[btrettel]

Fluid dynamicist here. At the risk of looking like a heretic, I am willing to say that I don't think the NS Millennium Prize problem and related things will end up being very useful practically.

I can't see how a definitive answer to the question will result in better turbulence modeling, which is what matters from a practical point of view. If it turns out that the solutions are not unique then we could probably find an additional condition to add (e.g., the entropy condition) to make the solutions unique. If the solutions are unique, bounded, etc. then that's great and it would have no impact practically speaking aside from perhaps helping the reputation NS has for accuracy. Some people seem to think that solving the NS Millennium Prize problem would likely lead to a solution for the turbulence problem, but as I said, I can't see how. I'd be interested if anyone could explain this belief better.

There may be other benefits. I've found papers that find bounds on different fluid dynamics quantities to be interesting, and the motivation for these studies are the NS problem from what I understand. Unfortunately the results from these papers tend to be less useful than bounds I can derive specifically for applications myself.

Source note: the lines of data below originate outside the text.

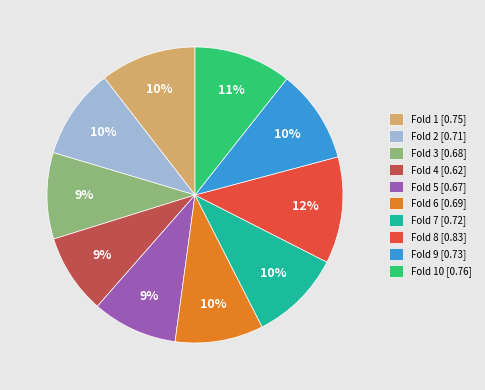

Combined, do Fold 7 [0.72] and Fold 6 [0.69] account for over 50%?

No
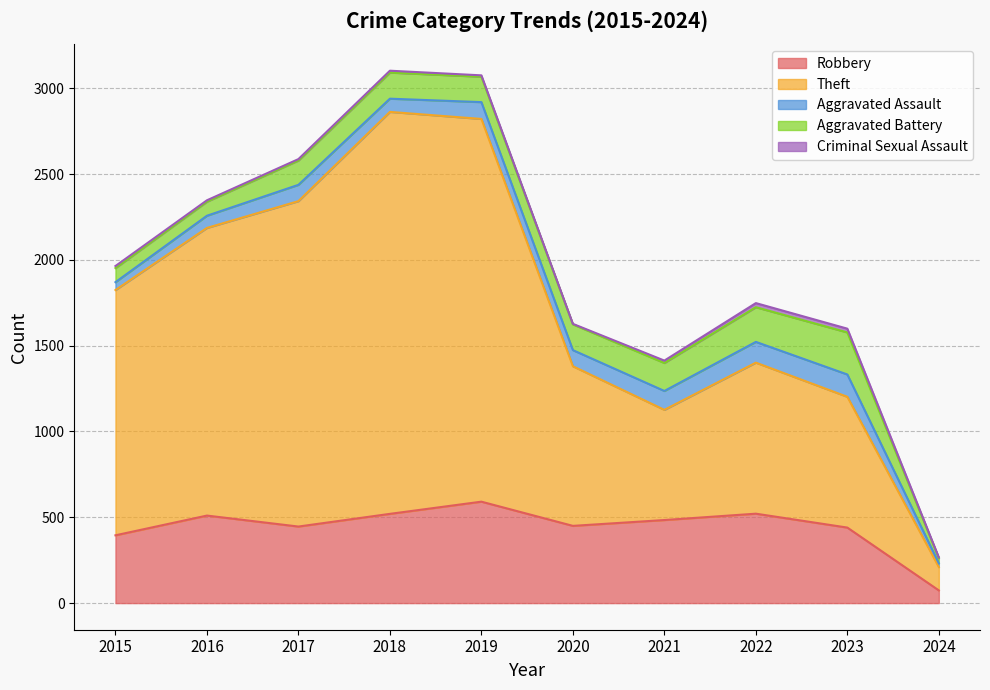

Reading right to left, extract all data points from this chart.

Robbery: 74	440	521	484	450	591	520	446	510	395
Theft: 136	762	880	642	930	2230	2342	1896	1676	1429
Aggravated Assault: 22	130	121	110	94	98	77	95	71	46
Aggravated Battery: 30	245	202	163	150	148	152	142	82	82
Criminal Sexual Assault: 4	22	24	14	3	8	11	8	8	12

(In a nutshell the turbulence problem is that NS has far too high a computational cost/complexity to be used in practical simulations. So cheaper approximations to NS are used, which you can cladsify as "turbulence models". How steep the drop-off in accuracy is as you reduce complexity is an open question. My opinion is that fluids probably require high computational cost for accuracy a-priori. Things like correlations from experiments can get around this as you are using pre-computed results, and that may be what we should go for in my philosophy.)